Главные черты моего характера — две:
1) Честность, держание слова, которое я себе дал (смешно?).
2) Ненависть ко всякому принуждению. От этого и «дрязги», ненависть к домашним принуждениям и… стихи, ненависть к общему принуждению.
Я что угодно с удовольствием сделаю по доброй воле, хоть руку сожгу, <а> по принуждению даже несение какой-нибудь покупки, самая маленькая цепочка вызывает у меня чувство тошноты, пессимизма и т.д. Что ж отсюда следует что я должен делать все что захочу? Ничего подобного. Надо только не устанавливать для меня никаких внешне заметных правил.
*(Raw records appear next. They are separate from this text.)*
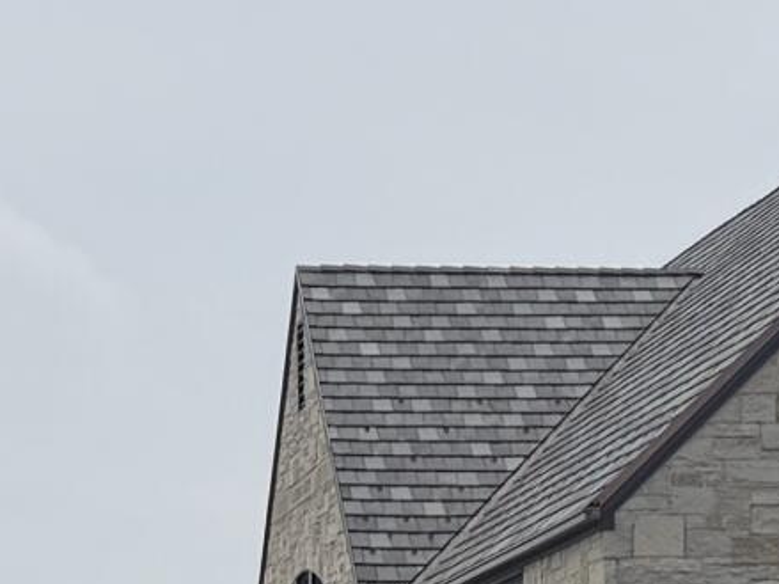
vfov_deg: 9.0
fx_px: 3690
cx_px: -124
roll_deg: +0.3
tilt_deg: +6.7
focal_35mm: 164
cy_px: 547
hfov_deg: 11.8
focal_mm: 6.76
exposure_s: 1/9091
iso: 80
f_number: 1.78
Надо то же самое делать со мной, но без всякого ощущения с моей стороны.<…> Целую Кисю. (27/II 23).
Какая жизнь у нас может быть, на какую я в результате согласен? Всякая. На всякую. Я ужасно по тебе соскучился и ужасно хочу тебя видеть.<…>

__________________________________

63. Письмо датируется по содержанию. Оно написано на той же бумаге большого формата, что и поэма «Про это». Подлинник письма сохранился не полностью. Печатается в сокращении, т.к. некоторые части письма носят сугубо личный характер.
Это письмо-дневник не было отправлено и Л.Ю. Брик обнаружила его только после самоубийства Маяковского.

Л. Брик — В. Маяковскому

<Весна 1923 г. (?) Москва>64

Володенька,

как ни глупо писать, но разговаривать с тобой мы пока не умеем:
жить нам с тобой так, как жили до сих пор — нельзя. Ни за что не буду! Жить надо вместе; ездить — вместе. Или же — расстаться — в последний раз и навсегда.
Чего же я хочу. Мы должны остаться сейчас в Москве; заняться квартирой. Неужели не хочешь пожить по человечески и со мной?! А уже, исходя из общей жизни — все остальное. Если что нибудь останется от денег можно поехать летом вместе, на месяц; визу как нибудь получим; тогда и об Америке похлопочешь65.
Начинать делать все это нужно немедленно, если, конечно, хочешь. Мне — очень хочется. Кажется — и весело и интересно. Ты мог бы мне сейчас нравиться, могла бы любить тебя, если бы был со мной и для меня. Если бы, независимо от того, где были и что делали днем, мы могли бы вечером или ночью вместе рядом полежать в чистой удобной постели; в комнате с чистым воздухом; после теплой ванны!
Разве не верно? Тебе кажется — опять мудрю, капризничаю.
Обдумай серьезно, по взрослому. Я долго думала и для себя — решила. Хотелось бы чтобы ты моему желанию и решению был рад, а не просто подчинился! Целую.
Твоя Лиля <кошечка>.

_____________________________________

 

64. Письмо датируется предположительно.

 

65. В июле 1923 г. Маяковский и Брики уехали в Германию. В Америку Маяковский попал только в 1925 г.

 

 

телеграмма о самоубийстве Маяковского

Телеграмма Л. и О. Брикам в Берлин от Л. Гринкруга и Я. Агранова. 14 апреля 1930 г. «Сегодня утром Володя покончил собой. Лева. Яня.»